DATA SECTION:
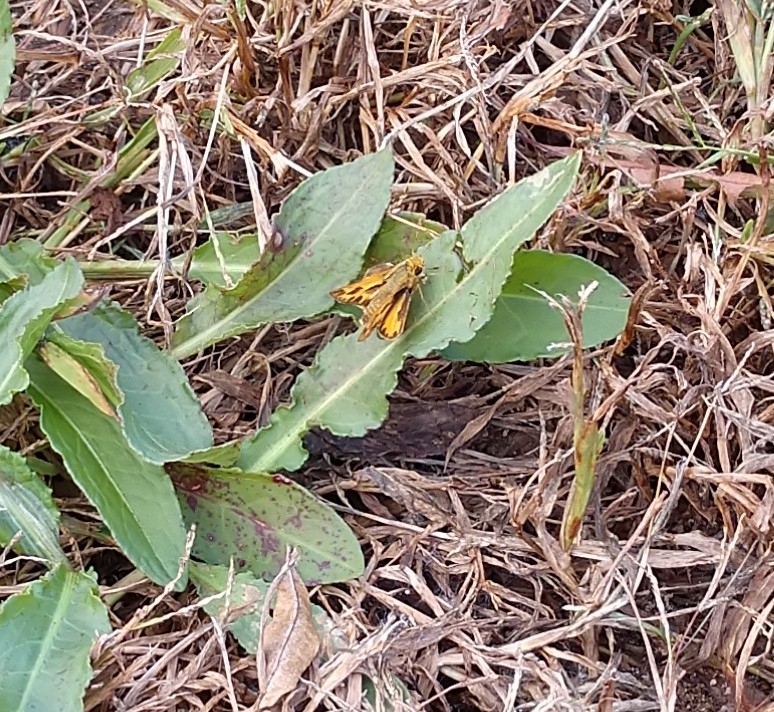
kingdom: Animalia
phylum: Arthropoda
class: Insecta
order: Lepidoptera
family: Hesperiidae
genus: Hylephila
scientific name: Hylephila phyleus
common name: Fiery skipper
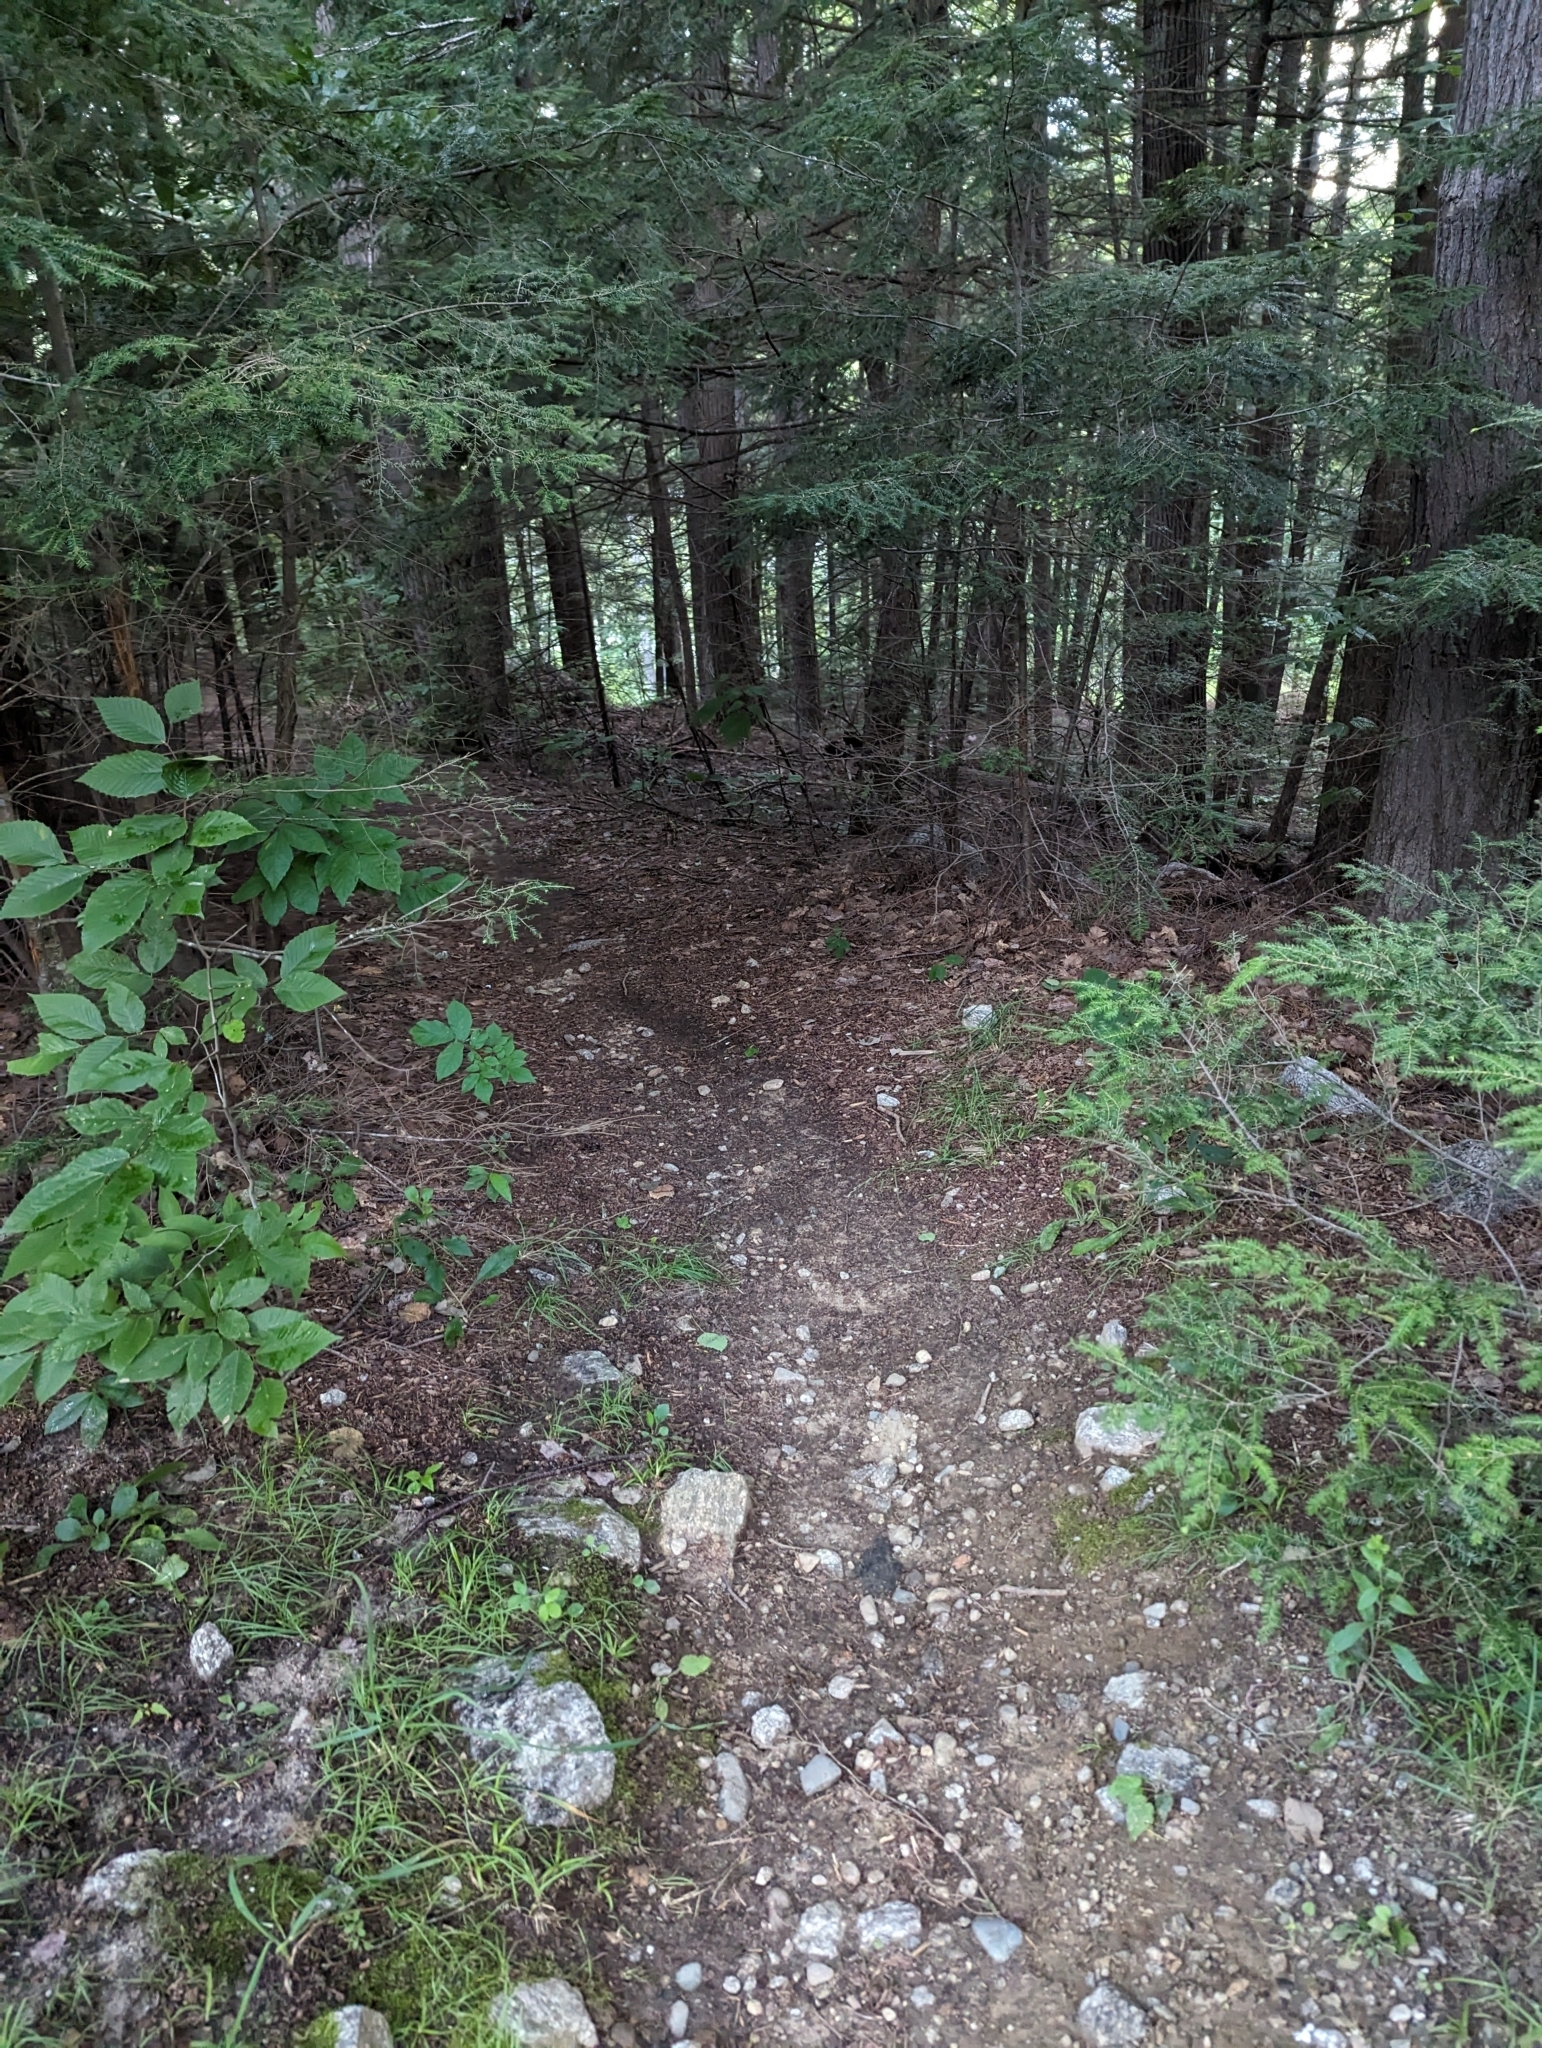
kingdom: Plantae
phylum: Tracheophyta
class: Pinopsida
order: Pinales
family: Pinaceae
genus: Tsuga
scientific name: Tsuga canadensis
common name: Eastern hemlock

SHORT PROBLEM:
Arrange every line of the entries above as one numbered list, omitting blank lines and leaving out the pictures.

SOLUTION TO THIS TASK:
1. kingdom: Animalia
2. phylum: Arthropoda
3. class: Insecta
4. order: Lepidoptera
5. family: Hesperiidae
6. genus: Hylephila
7. scientific name: Hylephila phyleus
8. common name: Fiery skipper
9. kingdom: Plantae
10. phylum: Tracheophyta
11. class: Pinopsida
12. order: Pinales
13. family: Pinaceae
14. genus: Tsuga
15. scientific name: Tsuga canadensis
16. common name: Eastern hemlock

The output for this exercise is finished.